--- start RECORDS FOR THIS TASK ---

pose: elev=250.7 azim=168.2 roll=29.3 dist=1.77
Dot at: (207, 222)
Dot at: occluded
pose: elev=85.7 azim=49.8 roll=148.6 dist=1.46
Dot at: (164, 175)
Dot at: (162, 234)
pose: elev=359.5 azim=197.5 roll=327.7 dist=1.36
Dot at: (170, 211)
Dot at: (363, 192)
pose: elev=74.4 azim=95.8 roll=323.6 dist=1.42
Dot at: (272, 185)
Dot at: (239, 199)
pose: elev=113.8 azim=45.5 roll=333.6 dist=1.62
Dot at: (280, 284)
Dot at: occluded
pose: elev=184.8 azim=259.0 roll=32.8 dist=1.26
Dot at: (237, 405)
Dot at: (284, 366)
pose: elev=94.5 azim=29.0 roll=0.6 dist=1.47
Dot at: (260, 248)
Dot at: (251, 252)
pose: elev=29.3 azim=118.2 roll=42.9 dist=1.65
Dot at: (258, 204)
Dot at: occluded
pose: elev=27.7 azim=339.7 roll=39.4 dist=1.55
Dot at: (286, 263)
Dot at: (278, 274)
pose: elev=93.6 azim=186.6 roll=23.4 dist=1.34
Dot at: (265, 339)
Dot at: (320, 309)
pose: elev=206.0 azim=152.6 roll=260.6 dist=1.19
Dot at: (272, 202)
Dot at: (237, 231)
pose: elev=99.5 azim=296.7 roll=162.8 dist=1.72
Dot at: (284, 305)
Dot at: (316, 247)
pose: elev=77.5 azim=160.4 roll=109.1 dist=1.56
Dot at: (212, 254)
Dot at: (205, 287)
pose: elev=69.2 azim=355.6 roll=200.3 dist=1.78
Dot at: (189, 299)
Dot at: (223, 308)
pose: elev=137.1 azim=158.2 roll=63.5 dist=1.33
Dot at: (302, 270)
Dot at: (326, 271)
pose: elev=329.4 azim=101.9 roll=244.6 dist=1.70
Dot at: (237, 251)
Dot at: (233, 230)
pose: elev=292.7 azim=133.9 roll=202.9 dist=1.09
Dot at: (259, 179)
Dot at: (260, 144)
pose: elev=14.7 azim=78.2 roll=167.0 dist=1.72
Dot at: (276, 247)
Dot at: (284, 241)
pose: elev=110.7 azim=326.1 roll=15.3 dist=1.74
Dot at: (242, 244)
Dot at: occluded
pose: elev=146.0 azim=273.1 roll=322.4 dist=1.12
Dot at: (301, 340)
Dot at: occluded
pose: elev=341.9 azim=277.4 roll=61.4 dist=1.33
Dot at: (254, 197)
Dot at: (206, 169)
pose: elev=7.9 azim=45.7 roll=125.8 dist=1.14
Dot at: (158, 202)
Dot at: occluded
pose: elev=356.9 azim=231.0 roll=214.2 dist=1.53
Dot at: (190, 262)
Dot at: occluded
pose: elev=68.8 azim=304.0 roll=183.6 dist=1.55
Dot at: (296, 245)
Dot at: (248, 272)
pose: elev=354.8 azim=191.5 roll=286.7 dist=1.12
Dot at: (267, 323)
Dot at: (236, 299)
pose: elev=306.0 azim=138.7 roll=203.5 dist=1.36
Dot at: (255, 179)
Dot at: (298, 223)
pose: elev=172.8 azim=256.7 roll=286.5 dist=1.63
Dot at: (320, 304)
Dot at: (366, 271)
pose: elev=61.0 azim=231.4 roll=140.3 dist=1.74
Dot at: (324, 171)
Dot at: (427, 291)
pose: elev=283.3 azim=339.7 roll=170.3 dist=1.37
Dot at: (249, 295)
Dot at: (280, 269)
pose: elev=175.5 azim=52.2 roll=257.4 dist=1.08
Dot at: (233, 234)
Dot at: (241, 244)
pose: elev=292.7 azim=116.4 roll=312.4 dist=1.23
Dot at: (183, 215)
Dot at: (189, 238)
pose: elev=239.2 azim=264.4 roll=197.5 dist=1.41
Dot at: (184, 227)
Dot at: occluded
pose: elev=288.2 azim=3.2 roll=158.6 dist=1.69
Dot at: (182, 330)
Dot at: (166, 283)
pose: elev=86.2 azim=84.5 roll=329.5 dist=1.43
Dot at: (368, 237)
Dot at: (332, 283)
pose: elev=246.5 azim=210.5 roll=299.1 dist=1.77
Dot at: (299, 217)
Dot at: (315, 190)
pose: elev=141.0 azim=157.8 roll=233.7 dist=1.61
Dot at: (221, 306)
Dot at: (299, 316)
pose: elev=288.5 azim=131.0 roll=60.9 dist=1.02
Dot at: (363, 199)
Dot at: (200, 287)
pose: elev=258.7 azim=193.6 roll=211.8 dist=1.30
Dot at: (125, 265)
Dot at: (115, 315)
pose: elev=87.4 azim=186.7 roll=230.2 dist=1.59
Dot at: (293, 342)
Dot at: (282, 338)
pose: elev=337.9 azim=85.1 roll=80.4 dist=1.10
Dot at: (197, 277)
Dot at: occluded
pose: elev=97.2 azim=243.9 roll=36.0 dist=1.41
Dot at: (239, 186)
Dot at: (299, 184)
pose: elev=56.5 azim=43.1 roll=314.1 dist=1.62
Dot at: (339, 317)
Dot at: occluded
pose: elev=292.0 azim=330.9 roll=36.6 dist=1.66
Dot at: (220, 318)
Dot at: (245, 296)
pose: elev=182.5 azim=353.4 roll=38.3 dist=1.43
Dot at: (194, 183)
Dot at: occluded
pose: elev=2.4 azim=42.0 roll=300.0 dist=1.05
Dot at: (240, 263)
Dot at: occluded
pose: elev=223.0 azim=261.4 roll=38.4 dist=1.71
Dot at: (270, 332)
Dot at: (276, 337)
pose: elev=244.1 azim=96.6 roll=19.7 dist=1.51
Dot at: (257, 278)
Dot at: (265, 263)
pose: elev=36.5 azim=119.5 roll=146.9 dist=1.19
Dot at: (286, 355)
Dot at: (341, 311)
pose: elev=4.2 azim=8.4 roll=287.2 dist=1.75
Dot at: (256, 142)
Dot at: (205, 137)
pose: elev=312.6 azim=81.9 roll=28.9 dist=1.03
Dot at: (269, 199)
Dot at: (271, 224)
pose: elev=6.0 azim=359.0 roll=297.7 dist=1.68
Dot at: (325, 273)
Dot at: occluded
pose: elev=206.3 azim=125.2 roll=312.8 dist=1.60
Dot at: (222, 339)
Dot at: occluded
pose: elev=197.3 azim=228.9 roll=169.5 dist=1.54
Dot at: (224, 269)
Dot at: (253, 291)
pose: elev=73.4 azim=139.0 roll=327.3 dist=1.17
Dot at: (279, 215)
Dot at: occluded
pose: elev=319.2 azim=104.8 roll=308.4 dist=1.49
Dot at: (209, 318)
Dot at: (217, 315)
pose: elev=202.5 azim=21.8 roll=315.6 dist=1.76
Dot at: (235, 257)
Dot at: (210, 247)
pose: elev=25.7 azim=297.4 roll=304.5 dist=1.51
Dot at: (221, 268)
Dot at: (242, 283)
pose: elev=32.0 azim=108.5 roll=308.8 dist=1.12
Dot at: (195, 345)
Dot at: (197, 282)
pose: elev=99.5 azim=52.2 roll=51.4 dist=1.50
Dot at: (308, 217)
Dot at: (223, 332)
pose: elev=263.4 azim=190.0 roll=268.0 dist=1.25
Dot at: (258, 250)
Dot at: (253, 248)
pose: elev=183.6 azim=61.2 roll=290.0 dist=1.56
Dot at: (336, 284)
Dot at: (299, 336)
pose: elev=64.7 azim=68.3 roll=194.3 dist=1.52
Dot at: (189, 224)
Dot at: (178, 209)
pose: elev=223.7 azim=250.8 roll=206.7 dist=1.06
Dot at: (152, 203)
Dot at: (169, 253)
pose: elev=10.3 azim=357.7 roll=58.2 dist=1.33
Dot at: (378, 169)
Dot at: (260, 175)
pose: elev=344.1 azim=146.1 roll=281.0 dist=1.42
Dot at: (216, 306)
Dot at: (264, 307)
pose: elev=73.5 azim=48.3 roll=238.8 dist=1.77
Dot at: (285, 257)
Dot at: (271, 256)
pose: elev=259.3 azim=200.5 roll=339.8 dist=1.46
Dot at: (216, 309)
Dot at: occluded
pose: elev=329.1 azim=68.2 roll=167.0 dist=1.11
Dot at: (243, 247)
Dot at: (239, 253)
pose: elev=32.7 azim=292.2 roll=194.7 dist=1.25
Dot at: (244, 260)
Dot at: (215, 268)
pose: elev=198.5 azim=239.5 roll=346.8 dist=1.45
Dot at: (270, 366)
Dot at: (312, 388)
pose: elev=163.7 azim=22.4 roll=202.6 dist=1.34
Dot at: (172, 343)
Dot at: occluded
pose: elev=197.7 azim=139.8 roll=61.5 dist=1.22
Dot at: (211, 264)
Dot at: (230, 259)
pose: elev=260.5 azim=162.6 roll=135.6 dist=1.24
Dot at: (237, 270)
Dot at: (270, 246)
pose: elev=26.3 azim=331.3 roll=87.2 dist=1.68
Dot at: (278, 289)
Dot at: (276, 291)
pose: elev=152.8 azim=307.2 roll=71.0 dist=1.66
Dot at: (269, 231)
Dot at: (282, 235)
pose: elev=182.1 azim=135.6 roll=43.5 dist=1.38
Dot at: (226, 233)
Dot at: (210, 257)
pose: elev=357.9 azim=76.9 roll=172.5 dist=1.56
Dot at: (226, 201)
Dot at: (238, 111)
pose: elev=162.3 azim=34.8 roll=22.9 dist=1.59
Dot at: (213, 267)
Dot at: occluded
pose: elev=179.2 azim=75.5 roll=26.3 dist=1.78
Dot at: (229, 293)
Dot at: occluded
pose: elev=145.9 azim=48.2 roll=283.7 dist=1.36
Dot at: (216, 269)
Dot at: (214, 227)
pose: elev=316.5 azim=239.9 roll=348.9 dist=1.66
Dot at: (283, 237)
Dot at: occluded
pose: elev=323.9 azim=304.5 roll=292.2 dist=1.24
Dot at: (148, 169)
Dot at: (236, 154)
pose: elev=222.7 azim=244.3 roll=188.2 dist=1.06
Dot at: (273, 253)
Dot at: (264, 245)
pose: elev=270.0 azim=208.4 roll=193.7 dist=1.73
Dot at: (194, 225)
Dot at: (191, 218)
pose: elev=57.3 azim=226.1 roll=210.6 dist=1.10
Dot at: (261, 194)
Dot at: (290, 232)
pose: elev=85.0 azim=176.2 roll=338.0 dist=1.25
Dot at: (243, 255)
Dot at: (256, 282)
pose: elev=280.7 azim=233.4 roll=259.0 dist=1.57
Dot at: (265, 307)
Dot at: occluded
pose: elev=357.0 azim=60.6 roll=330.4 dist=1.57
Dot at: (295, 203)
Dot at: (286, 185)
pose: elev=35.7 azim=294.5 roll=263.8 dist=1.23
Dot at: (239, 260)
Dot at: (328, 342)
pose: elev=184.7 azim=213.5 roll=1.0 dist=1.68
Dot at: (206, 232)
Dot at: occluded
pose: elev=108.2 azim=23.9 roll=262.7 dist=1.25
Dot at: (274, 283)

--- end RECORDS FOR THIS TASK ---

> _GIVEN REQUEST_: Reproduce the lines above, starting at the line that has "pose: elev=64.7 azim=68.3" and ending after the line that has "Dot at: (230, 259)", with "roll" replaced by "spin" and nothing else changed. Give only those lines.

> _RESPONSE_:
pose: elev=64.7 azim=68.3 spin=194.3 dist=1.52
Dot at: (189, 224)
Dot at: (178, 209)
pose: elev=223.7 azim=250.8 spin=206.7 dist=1.06
Dot at: (152, 203)
Dot at: (169, 253)
pose: elev=10.3 azim=357.7 spin=58.2 dist=1.33
Dot at: (378, 169)
Dot at: (260, 175)
pose: elev=344.1 azim=146.1 spin=281.0 dist=1.42
Dot at: (216, 306)
Dot at: (264, 307)
pose: elev=73.5 azim=48.3 spin=238.8 dist=1.77
Dot at: (285, 257)
Dot at: (271, 256)
pose: elev=259.3 azim=200.5 spin=339.8 dist=1.46
Dot at: (216, 309)
Dot at: occluded
pose: elev=329.1 azim=68.2 spin=167.0 dist=1.11
Dot at: (243, 247)
Dot at: (239, 253)
pose: elev=32.7 azim=292.2 spin=194.7 dist=1.25
Dot at: (244, 260)
Dot at: (215, 268)
pose: elev=198.5 azim=239.5 spin=346.8 dist=1.45
Dot at: (270, 366)
Dot at: (312, 388)
pose: elev=163.7 azim=22.4 spin=202.6 dist=1.34
Dot at: (172, 343)
Dot at: occluded
pose: elev=197.7 azim=139.8 spin=61.5 dist=1.22
Dot at: (211, 264)
Dot at: (230, 259)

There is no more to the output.